WHAT IS BEING ASKED –
Output each entry verbatim and exclude every picture from it.

Body or hand keypoint data:
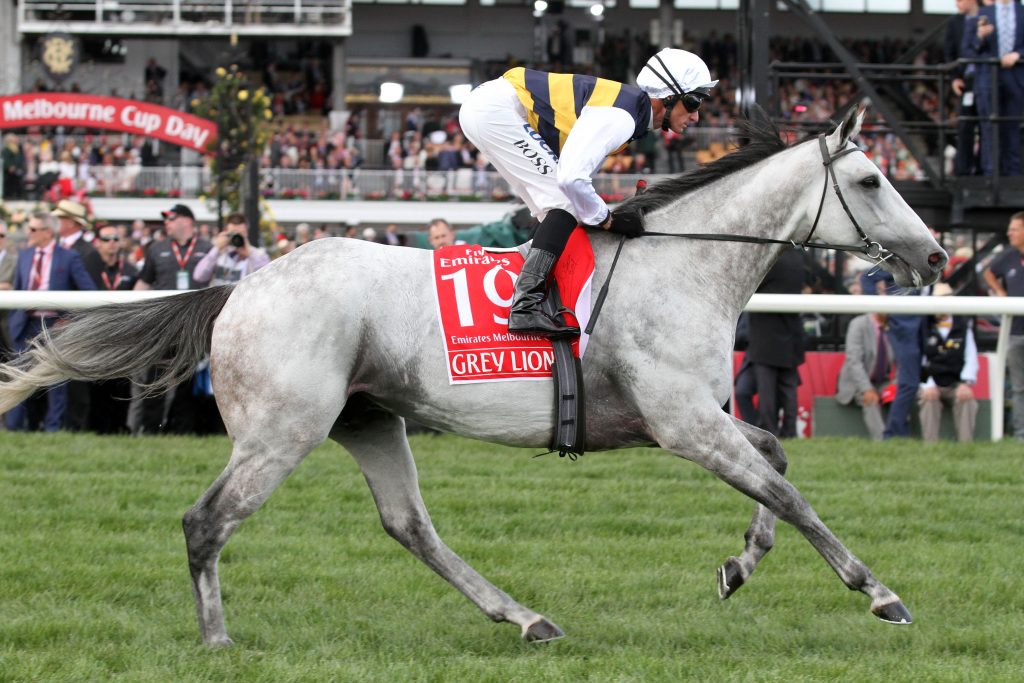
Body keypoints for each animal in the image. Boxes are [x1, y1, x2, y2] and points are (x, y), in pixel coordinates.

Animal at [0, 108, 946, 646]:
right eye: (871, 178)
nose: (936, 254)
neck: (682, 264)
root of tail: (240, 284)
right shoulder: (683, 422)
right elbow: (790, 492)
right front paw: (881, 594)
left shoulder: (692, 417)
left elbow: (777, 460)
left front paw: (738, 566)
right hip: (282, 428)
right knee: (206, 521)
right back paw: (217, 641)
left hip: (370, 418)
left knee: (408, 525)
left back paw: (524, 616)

YOUR SOLUTION –
Body keypoints for each animal in the image. Boxes are [x1, y1, x2, y2] and points are (x, y), in pixel coordinates.

Animal at [0, 108, 946, 646]:
right eye: (871, 178)
nose: (936, 254)
neck: (682, 264)
root of tail: (240, 284)
right shoulder: (683, 422)
right elbow: (790, 492)
right front paw: (881, 594)
left shoulder: (692, 417)
left elbow: (777, 460)
left front paw: (738, 566)
right hip: (282, 428)
right knee: (206, 521)
right back paw: (217, 641)
left hip: (370, 418)
left knee: (408, 525)
left back paw: (524, 616)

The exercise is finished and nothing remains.